To train on 4 IPUs, we shard the entity set in 4 parts of equal size. This is done using the `Sharding` class.

In [None]:
seed = 1234
n_shard = 4

sharding = Sharding.create(n_entity=biokg.n_entity, n_shard=n_shard, seed=seed, type_offsets=np.fromiter(biokg.type_offsets.values(), dtype=np.int32))

print(f"Number of shards: {sharding.n_shard}\n")

print(f"Number of entities in each shard: {sharding.max_entity_per_shard}\n")

print(f"Entity sharding:\n {sharding.shard_and_idx_to_entity}\n")

# If the number of entities is not divisibile by n_shard, some shards will have one trailing padding entity (ID >= n_entity)
print(f"Number of actual (=non-padding) entities per shard:\n {sharding.shard_counts}\n")

# Entities of the same type mantain contigous local IDs in each shard
print(f"Type offsets per shard: \n", sharding.entity_type_offsets)

The entity sharding induces a partitioning of the set of training triples into 4*4=16 **shardpairs**, based on the entity shard of the head and of the tail. Triple partitioning is performed using the `PartitionedTripleSet` class.

In [None]:
train_triples = PartitionedTripleSet.create_from_dataset(dataset=biokg, part="train", sharding=sharding, partition_mode="ht_shardpair")

# train_triples.triple_counts[i,j] is the number of triples with head entity in shard i and tail entitiy in shard j
print(f"Number of triples per (h,t) shardpair:\n {train_triples.triple_counts}")
........
## Exercise set
- a) Answer these questions using the entity-sharding walkthrough:
(i) Into how many parts is the entity set divided for training on 4 IPUs, and how do the parts compare in size?
(ii) Which class performs the partitioning of the training triples?
(iii) According to the code comment, what does `train_triples.triple_counts[i,j]` give?
- b) Carry on the entity-sharding walkthrough, starting after its final line.

## Given data
........
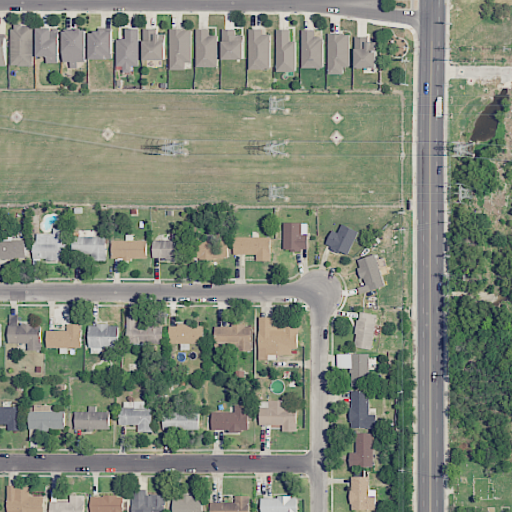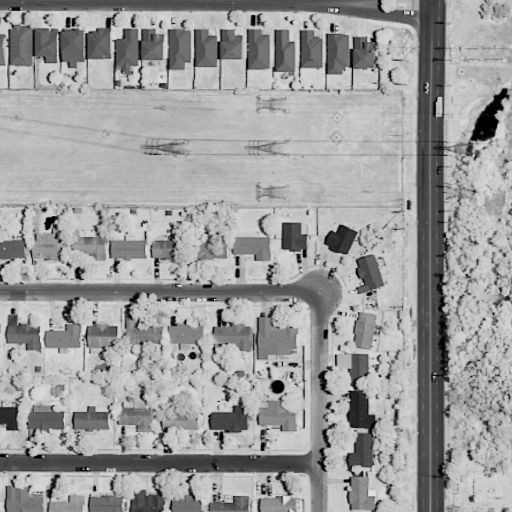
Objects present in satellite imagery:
........
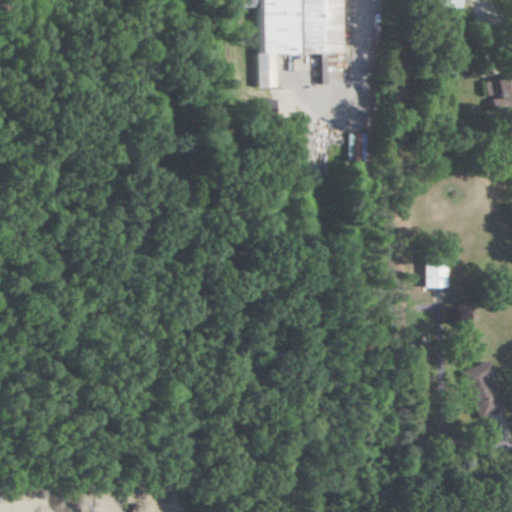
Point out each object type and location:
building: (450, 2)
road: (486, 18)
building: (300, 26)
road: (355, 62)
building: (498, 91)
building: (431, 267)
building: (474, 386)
........
## Answers to the tasks
- a)
(i) Four parts of equal size.
(ii) The `PartitionedTripleSet` class.
(iii) The number of triples with the head entity in shard i and the tail entity in shard j.

- b)
Triples in `train_triples.triples` have been sorted based on their shardpair: `(0,0), (0,1), ..., (n_shard-1, n_shard-1)`. One can use `train_triples.triple_sort_idx` to recover the original ordering.

Moreover, the global entity ID for heads and tails has been replaced with the local index on the corresponding shard.

In [None]:
triple_sorted = biokg.triples["train"][train_triples.triple_sort_idx]
triple_sorted[:,0] = sharding.entity_to_idx[triple_sorted[:,0]]
triple_sorted[:,2] = sharding.entity_to_idx[triple_sorted[:,2]]
np.all(triple_sorted == train_triples.triples)

A key component in KGE models training is the selection of negative samples to contrast against each positive triple. A standard strategy is to corrupt either the head or the tail of the positive triple.

**Negative samplers** are implemented in `besskge.negative_sampler`. Two suitable ones are the following:

* `RandomShardedNegativeSampler` randomly picks the corrupted entity among all the entities in the KG;
* `TypeBasedShardedNegativeSampler` selects the corrupted entity only among entities of the same type as the original one.

By default, BESS samples the same number of negative entities from each entity shard, to minimize selection bias. For each pair of devices, the same amount of data is exchanged in both directions, through collective operators.

* If `flat_negative_format=False`, negative entities are sampled on a triple basis. For each positive triple in a microbatch, `n_negative` corrupted entities are received from each device, for a total of `shard_bs * n_negative * n_shard` negatives used in the microbatch. We can then decide whether to score each triple only against the corresponding `n_negative * n_shard` negative samples, or against all negatives seen in the microbatch (negative sample sharing).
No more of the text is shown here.